The centre of mass (CM) is the mass-weighted geometric mean position of a system. For a uniform, symmetric body, the CM coincides with the geometric centre. Non-symmetric results to memorise:

• Semicircular ring: $y_{cm} = 2R/\pi \approx 0.637R$ from diameter
• Semicircular disc: $y_{cm} = 4R/3\pi \approx 0.424R$ from diameter
• Uniform hemisphere: $y_{cm} = 3R/8 = 0.375R$ from flat base
• Triangular lamina: $y_{cm} = h/3$ from base

The CM of a composite body is found by treating each sub-body as a point mass at its own CM.

2.2 Moment of Inertia and Theorems

$I = \sum m_i r_i^2$ depends on the choice of rotation axis, not just the shape. Standard bodies and axes must be memorised (see Table A in the session). The parallel axis theorem $I = I_{cm} + Md^2$ is valid for all bodies and is the most-used theorem. The perpendicular axis theorem $I_z = I_x + I_y$ is restricted to flat bodies. Typical NEET application: find I of a disc about a tangent in its plane → use perpendicular axis theorem to get $I_{diameter} = MR^2/4$, then parallel axis theorem to add $MR^2$ → result $5MR^2/4$.

2.3 Torque and Rotational Newton's Law

$\tau = r \times F$, magnitude $rF\sin\theta$. Unit N m = kg $m^{2}$ $s^{-2}$. The net torque on a body equals the rate of change of its angular momentum ($\tau = dL/dt$) or equivalently $\tau = I\alpha$ for a rigid body with fixed axis.

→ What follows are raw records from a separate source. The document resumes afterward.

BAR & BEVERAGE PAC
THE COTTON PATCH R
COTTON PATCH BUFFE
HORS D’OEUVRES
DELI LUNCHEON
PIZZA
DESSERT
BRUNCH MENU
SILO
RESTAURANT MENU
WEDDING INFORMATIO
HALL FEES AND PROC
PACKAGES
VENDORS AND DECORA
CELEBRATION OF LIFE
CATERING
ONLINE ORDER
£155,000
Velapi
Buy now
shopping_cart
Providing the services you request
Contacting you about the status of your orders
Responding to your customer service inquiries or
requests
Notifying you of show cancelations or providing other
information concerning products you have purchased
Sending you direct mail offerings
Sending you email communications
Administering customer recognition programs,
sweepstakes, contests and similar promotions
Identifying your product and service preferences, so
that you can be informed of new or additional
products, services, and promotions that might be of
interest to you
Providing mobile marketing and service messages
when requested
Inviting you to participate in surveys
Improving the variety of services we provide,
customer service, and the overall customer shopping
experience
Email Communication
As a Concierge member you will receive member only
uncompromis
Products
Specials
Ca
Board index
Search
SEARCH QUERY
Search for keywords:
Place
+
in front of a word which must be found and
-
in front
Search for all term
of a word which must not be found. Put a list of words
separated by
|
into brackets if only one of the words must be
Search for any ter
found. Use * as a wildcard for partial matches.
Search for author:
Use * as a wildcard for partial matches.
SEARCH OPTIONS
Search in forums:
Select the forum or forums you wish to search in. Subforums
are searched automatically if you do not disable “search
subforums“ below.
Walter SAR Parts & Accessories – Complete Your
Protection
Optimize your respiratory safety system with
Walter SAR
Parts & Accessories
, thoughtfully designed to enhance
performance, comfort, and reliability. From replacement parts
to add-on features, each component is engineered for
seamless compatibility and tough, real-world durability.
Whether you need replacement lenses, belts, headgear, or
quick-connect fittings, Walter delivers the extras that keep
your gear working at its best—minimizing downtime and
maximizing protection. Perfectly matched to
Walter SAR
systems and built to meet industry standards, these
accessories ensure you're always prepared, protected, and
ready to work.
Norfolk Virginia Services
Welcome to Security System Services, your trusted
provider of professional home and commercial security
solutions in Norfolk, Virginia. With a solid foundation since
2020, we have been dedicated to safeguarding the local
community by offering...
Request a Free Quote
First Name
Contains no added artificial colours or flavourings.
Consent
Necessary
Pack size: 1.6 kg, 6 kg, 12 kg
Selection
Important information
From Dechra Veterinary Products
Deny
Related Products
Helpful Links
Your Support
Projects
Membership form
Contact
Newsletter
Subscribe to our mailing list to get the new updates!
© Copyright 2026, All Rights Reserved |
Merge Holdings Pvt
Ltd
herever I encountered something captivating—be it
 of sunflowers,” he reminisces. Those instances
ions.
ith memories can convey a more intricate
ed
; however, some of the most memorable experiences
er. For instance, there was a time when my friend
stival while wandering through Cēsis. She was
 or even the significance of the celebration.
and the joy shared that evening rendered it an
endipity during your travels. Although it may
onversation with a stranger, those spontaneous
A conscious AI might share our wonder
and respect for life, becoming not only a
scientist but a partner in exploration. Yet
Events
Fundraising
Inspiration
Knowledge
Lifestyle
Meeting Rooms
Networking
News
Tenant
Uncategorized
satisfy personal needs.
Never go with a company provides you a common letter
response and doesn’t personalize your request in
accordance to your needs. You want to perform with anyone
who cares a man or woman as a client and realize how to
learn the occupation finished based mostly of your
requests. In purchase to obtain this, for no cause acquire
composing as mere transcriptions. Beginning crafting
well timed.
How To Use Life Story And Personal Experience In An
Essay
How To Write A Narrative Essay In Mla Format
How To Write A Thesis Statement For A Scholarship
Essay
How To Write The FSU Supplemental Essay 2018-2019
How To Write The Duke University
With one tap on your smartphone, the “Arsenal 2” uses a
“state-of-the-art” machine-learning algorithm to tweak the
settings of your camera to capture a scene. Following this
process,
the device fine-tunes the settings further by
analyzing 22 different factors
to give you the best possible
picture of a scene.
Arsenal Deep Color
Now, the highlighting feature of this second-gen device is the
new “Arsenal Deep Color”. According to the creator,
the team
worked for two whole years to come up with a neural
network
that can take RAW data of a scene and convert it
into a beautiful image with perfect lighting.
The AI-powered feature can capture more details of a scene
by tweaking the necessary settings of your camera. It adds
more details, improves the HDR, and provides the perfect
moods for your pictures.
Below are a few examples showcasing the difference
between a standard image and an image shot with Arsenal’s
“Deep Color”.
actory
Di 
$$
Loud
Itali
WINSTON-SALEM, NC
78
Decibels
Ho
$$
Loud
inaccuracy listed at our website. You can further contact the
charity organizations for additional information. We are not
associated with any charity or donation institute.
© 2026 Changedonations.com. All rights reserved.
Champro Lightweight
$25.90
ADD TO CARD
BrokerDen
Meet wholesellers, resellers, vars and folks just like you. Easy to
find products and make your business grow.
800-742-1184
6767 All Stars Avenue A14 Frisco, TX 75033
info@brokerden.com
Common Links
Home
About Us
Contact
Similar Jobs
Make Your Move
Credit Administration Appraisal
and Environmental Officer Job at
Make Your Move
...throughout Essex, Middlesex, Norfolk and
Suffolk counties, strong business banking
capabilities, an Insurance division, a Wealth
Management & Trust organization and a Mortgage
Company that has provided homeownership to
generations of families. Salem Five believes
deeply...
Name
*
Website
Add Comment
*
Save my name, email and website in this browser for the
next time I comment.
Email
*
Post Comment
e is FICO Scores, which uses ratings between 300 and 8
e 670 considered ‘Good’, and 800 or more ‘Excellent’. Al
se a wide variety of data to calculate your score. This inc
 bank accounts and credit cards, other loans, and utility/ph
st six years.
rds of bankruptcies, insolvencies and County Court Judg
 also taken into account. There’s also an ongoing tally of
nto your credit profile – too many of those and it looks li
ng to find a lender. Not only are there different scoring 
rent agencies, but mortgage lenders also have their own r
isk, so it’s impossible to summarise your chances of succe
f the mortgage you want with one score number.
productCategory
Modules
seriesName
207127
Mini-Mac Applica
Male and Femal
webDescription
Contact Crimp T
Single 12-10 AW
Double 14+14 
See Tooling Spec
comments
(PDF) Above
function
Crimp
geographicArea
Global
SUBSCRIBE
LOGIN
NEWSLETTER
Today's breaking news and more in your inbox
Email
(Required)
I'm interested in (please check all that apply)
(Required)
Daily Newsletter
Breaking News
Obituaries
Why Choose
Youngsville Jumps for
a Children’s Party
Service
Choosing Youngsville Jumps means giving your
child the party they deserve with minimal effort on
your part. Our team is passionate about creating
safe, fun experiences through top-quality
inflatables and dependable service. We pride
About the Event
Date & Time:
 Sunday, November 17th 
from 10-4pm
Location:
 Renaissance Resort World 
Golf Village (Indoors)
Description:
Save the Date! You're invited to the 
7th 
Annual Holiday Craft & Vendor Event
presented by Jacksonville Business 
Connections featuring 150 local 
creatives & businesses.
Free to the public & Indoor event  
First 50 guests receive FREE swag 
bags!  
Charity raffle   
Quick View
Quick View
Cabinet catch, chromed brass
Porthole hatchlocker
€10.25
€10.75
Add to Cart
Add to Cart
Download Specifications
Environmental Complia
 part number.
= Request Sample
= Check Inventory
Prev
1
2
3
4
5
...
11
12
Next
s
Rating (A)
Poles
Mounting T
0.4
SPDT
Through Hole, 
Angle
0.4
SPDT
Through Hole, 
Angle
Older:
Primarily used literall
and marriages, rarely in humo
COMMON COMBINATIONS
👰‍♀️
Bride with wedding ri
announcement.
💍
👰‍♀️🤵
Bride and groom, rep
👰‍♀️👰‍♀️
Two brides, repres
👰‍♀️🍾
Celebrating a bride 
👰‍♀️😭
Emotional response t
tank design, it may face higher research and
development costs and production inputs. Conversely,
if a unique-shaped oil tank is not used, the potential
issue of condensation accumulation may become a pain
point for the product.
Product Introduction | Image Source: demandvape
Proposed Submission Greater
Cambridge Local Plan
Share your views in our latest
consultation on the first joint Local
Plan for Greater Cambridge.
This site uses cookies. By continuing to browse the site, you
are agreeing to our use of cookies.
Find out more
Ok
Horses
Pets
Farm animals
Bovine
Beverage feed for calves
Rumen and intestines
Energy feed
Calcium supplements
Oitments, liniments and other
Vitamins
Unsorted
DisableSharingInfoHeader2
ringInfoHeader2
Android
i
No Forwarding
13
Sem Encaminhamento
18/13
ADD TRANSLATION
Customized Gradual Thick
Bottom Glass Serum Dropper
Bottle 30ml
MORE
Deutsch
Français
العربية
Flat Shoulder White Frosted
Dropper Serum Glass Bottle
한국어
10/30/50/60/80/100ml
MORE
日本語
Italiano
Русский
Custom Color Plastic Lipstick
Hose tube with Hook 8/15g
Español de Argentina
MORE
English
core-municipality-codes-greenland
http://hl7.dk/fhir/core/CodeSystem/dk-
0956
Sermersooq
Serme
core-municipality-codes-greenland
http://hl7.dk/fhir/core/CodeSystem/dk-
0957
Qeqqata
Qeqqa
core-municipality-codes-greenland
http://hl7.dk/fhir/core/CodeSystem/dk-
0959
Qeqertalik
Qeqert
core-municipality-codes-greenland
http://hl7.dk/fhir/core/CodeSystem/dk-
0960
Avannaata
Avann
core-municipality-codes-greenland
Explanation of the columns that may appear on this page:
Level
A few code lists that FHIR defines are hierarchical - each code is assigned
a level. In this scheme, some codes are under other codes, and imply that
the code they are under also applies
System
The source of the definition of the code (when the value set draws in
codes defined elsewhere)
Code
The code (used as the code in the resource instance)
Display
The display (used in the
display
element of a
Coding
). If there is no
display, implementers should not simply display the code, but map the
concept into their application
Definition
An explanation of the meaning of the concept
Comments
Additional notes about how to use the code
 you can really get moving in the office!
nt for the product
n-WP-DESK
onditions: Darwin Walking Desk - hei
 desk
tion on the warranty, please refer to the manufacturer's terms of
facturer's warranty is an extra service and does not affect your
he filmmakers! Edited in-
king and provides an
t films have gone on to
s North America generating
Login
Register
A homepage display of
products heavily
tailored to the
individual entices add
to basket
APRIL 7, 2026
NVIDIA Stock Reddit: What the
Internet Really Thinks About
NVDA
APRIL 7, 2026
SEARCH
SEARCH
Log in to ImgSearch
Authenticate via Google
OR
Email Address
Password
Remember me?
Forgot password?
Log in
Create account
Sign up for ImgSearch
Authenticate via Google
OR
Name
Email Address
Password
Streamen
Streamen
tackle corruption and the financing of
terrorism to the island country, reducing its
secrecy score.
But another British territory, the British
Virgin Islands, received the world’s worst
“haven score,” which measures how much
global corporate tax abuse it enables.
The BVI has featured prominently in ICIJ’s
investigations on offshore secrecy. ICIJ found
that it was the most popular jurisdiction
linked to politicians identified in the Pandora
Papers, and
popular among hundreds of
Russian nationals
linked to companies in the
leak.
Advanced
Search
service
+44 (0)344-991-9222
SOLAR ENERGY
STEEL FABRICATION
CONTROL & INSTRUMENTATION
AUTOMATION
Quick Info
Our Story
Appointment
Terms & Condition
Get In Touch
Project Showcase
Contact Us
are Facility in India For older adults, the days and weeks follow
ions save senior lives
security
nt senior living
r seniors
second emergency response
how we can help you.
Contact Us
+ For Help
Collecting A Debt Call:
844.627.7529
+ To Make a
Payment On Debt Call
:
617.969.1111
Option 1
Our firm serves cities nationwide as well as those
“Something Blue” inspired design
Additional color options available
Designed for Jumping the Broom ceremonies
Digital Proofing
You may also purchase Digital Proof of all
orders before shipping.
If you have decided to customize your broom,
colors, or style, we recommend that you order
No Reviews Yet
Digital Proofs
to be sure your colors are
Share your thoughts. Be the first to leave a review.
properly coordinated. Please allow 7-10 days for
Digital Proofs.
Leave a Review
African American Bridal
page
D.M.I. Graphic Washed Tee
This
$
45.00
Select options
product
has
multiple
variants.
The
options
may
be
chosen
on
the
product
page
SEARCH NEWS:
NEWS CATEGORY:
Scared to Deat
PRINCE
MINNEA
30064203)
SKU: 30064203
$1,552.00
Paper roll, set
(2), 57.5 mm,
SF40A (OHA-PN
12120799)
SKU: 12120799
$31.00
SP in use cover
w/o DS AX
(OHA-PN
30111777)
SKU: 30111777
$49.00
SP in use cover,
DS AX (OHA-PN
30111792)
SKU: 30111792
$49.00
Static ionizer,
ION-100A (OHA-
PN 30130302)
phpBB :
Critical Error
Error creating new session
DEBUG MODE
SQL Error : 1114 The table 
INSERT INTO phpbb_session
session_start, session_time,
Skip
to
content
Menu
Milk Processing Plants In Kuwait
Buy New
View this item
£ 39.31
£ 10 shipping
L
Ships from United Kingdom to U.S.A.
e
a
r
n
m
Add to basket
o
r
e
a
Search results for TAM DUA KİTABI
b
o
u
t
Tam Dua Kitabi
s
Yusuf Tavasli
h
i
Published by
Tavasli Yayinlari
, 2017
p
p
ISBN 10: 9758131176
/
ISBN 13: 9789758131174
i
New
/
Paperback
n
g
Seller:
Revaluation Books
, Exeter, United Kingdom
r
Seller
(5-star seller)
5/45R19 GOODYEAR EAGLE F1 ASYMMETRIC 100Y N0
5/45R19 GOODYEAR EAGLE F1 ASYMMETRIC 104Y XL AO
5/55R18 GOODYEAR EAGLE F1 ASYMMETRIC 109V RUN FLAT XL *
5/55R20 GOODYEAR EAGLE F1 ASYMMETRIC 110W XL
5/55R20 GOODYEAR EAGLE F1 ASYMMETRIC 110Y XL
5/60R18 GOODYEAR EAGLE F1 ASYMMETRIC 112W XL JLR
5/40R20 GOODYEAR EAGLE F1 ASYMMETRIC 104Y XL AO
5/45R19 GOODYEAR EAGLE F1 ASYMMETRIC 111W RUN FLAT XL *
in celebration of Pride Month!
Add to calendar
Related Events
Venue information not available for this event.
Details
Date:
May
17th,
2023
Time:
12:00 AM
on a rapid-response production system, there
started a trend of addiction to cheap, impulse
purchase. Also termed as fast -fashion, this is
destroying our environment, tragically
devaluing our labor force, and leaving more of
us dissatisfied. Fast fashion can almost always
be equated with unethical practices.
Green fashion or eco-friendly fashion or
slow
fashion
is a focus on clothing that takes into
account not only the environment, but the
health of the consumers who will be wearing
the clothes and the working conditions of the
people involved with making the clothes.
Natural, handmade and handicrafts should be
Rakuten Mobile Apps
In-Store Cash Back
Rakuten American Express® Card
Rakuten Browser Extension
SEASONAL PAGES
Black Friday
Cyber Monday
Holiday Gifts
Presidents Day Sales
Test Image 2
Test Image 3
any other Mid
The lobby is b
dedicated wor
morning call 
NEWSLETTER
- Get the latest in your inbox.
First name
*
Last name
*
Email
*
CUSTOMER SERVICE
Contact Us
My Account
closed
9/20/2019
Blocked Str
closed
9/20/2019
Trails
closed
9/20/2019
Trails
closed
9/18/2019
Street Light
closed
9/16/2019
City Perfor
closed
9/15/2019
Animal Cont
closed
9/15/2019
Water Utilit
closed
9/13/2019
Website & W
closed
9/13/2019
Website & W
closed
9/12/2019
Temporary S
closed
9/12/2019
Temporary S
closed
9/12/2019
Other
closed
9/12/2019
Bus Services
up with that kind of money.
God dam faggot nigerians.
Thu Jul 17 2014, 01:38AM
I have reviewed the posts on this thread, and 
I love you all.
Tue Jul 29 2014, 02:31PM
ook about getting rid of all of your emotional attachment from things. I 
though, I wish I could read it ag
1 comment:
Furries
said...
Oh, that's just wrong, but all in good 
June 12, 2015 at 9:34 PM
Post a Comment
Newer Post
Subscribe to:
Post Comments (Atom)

Power delivered by torque: $P = \tau\omega$.

2.4 Angular Momentum and Conservation

$L = I\omega$ for a rigid body; $L = mvr\sin\theta$ for a point particle. When $\tau_{net} = 0$, $\Delta L = 0$, so $I\omega = \text{constant}$. Applications: figure skaters, divers tucking, rotating platforms. Note that kinetic energy changes when I changes, even with L conserved: $KE = L^2/(2I)$, so KE increases when I decreases.

2.5 Rolling Motion

Rolling without slipping: $v_{cm} = \omega R$; acceleration $a_{cm} = \alpha R$. Kinetic energy $= \frac{1}{2}mv^2(1 + K^2/R^2)$. For pure rolling on a horizontal surface with no external force, no friction is needed. On an incline, static friction provides the torque needed for angular acceleration. The incline acceleration formula $a = g\sin\theta/(1 + K^2/R^2)$ immediately gives the winner of any rolling race: minimise $K^2/R^2$.

2.6 Linear–Rotational Analogues

Every linear formula has a rotational twin (see Table B in the session). This symmetry is very reliable for dimensional analysis and MCQ elimination.